War memorial cross at park ruled illegal

Associated Press photo

Rev. John Fredericksen of Orlando, Fla., takes a picture in front of the war memorial cross on Mount Soledad in San Diego on Tuesday.

January 5, 2011 - Updated: January 6, 5:26 p.m.

SAN DIEGO – A war memorial cross in a San Diego public park is unconstitutional because it conveys a message of government endorsement of religion, a federal appeals court ruled Tuesday in a two decade old case.

A three-judge panel of the 9th U.S. Circuit Court of Appeals issued the unanimous decision in the dispute over the 29-foot cross, which was dedicated in 1954 in honor of Korean War veterans.

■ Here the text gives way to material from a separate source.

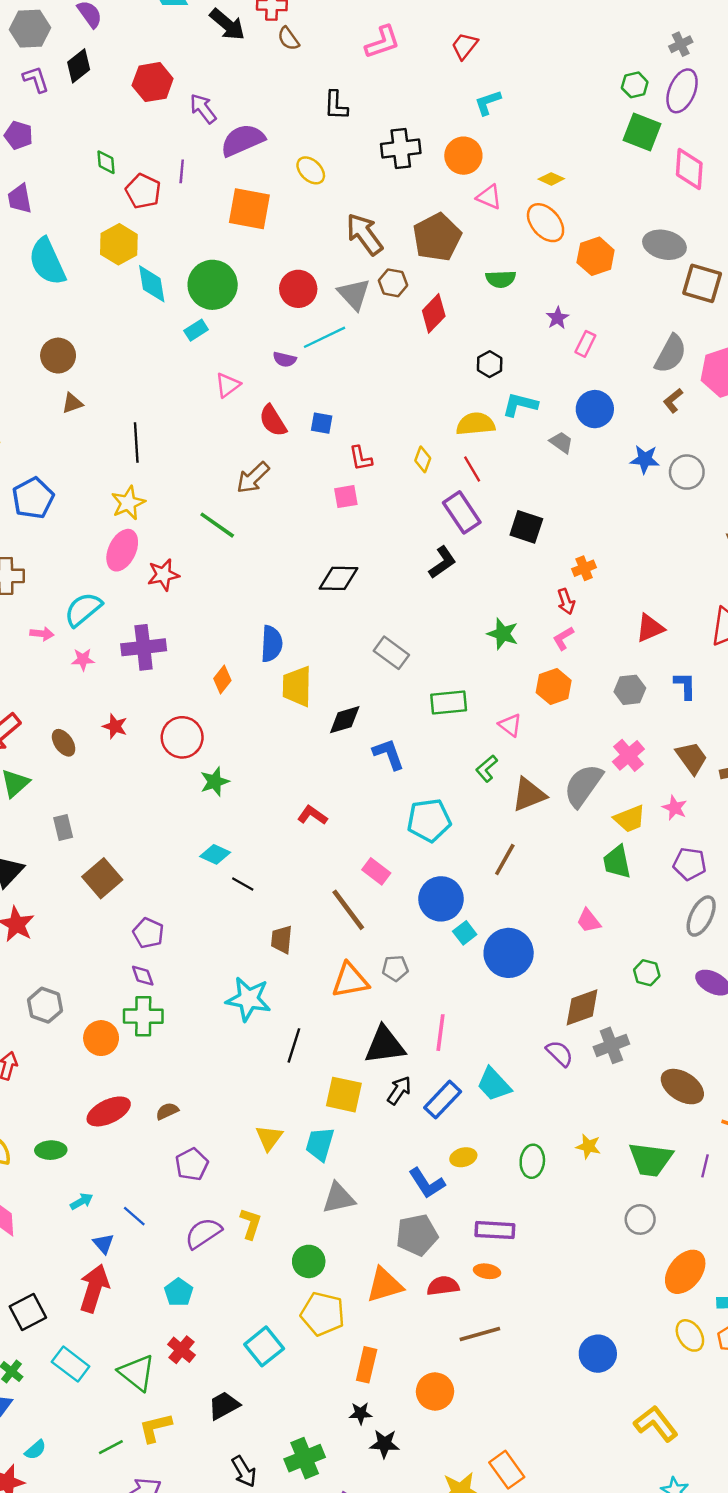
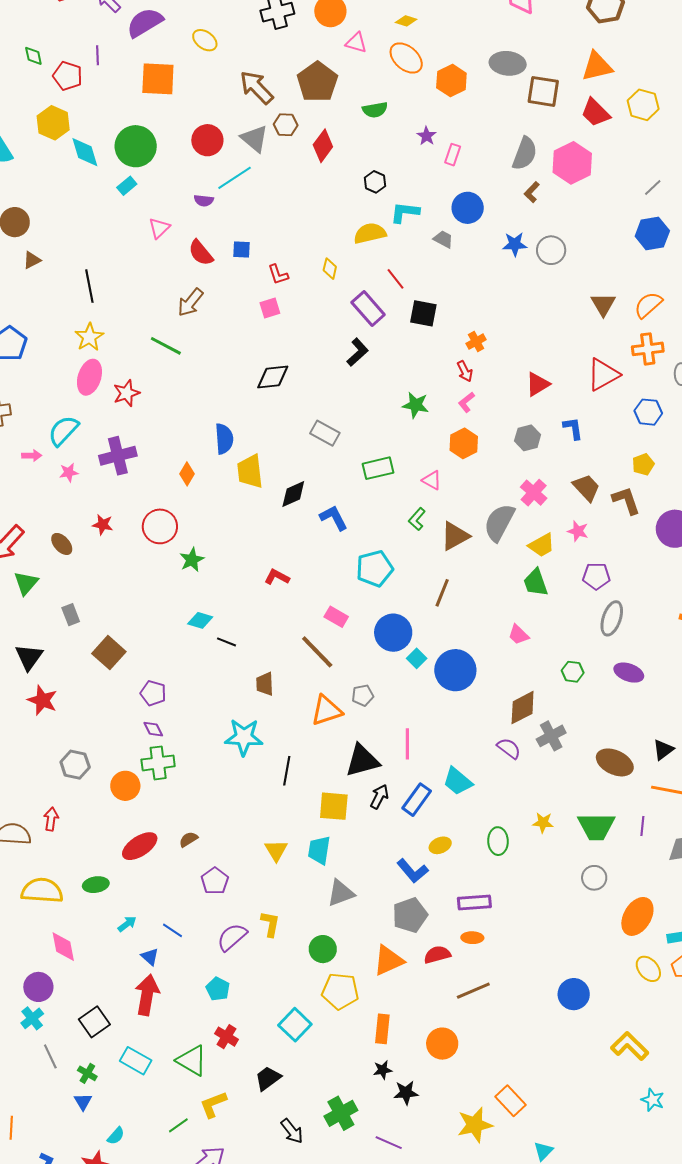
red line: (472, 469) -> (395, 279), moved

The court said modifications could be made to make it constitutional, but it didn’t specify what those changes would be.

Federal courts are reviewing several cases of crosses on public lands being challenged as unconstitutional, including a cross erected on a remote Mojave Desert outcropping to honor American war dead.

U.S. Justice Department spokesman Wyn Hornbuckle said the federal government, which is defending the San Diego cross, is studying the ruling and had no comment.

Gina Coburn, spokeswoman for the San Diego city attorney’s office, which was once a defendant in the case, said the cross will have to be removed from Mount Soledad unless a full panel of 9th Circuit judges reverses Tuesday’s decision or the Supreme Court agrees to rule on it.

The American Center for Law and Justice, an evangelical Christian legal group which has fought to preserve the cross, called it “a judicial slap in the face” to military veterans and said they planned to ask the Supreme Court to intervene.